We have had a snowy January here in Nebraska. Yesterday, I even got stuck for a handful of minutes while trying to visit my sister. The slush is piled up everywhere, and my car is pretty low to the ground. Luckily I almost made it to her driveway before the terrible, icy mush tried to lure my tires with its siren call. My sister dug me out. Then she pushed my car and I made it onto the street. All the while, my son was yelling “aunty?” from the back seat. Adorable.

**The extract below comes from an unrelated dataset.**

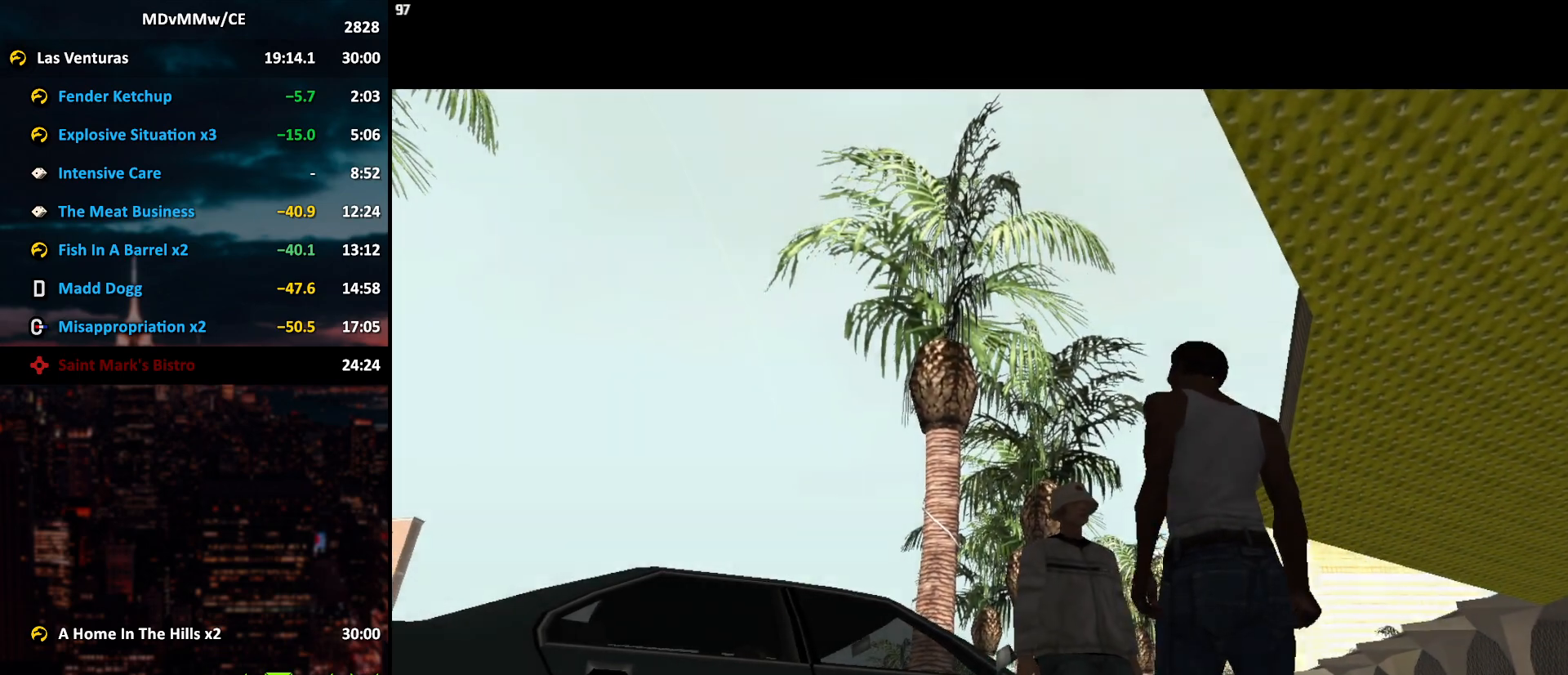
{"keys": [], "mouse": [], "events": [[17, "mouse_left", "down"], [17, "space", "up"], [67, "mouse_left", "up"], [100, "mouse_left", "down"], [100, "space", "down"], [150, "mouse_left", "up"], [150, "space", "up"], [250, "mouse_left", "down"], [250, "space", "down"], [300, "space", "up"], [383, "mouse_left", "up"]]}
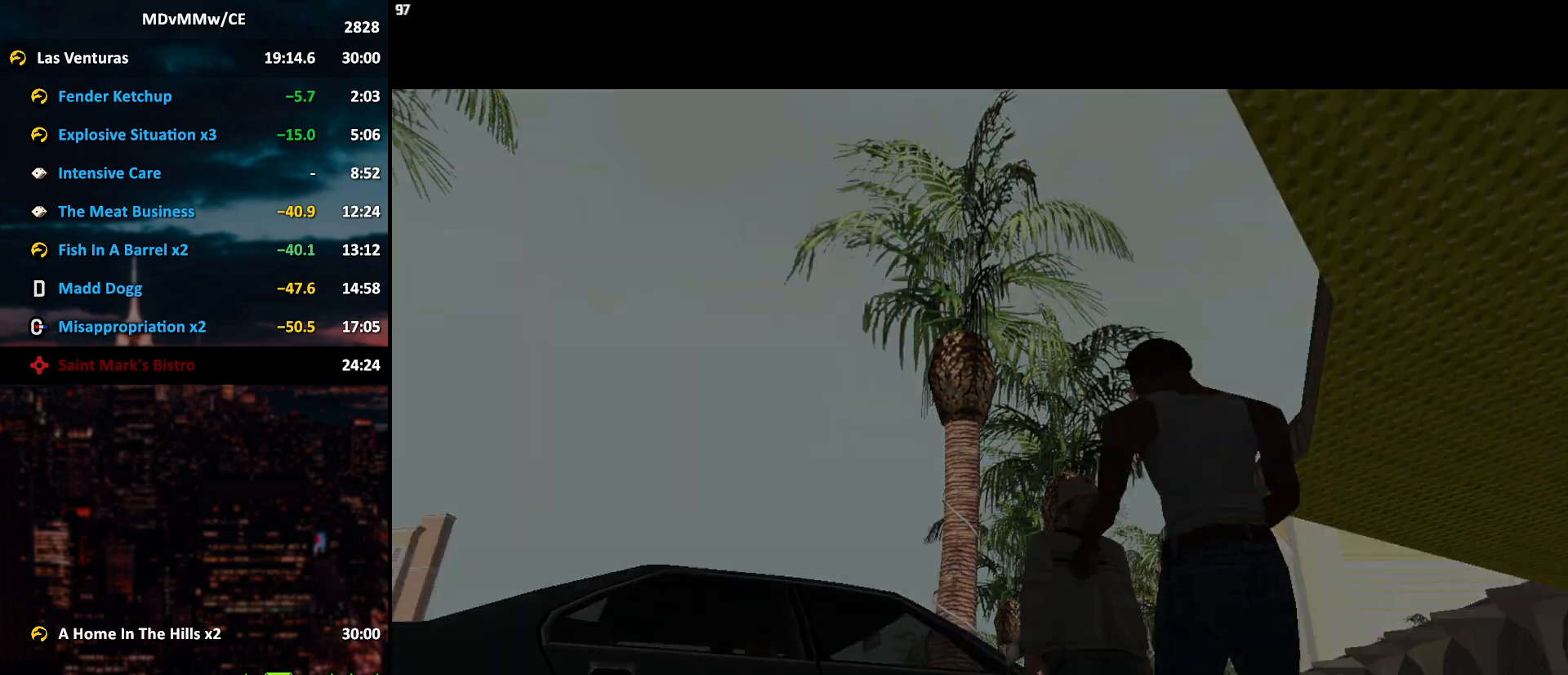
{"keys": [], "mouse": [], "events": [[33, "mouse_left", "down"], [33, "space", "down"], [83, "mouse_left", "up"], [117, "space", "up"]]}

When I’m not stuck in the snow, I am writing poems about it. I’ve written an extraordinary number of poems about snow. Something about it fascinates me. It is the most beautiful of all precipitation, so many ways it can capture my heart. For my last post of January, I thought I’d share one of my favorite poems I’ve written about snow.


Fog hangs low among
the trees while snow around
filters down among the green.
I imagine parachutes:

microscopic men and women
in white leotards slowly
descend around the needles
of the trees, nesting softly
in the fallen brown ones.

And then for melting, my mind
is lost in making sense
of parachuting visitors settled
happily before taking leave
of their stations, and behind them
only dewy leaves and sodden earth
is left.
a close-up of some snow

What do you think of the microscopic parachuters? Do you relate to finding wonder in the snowfall?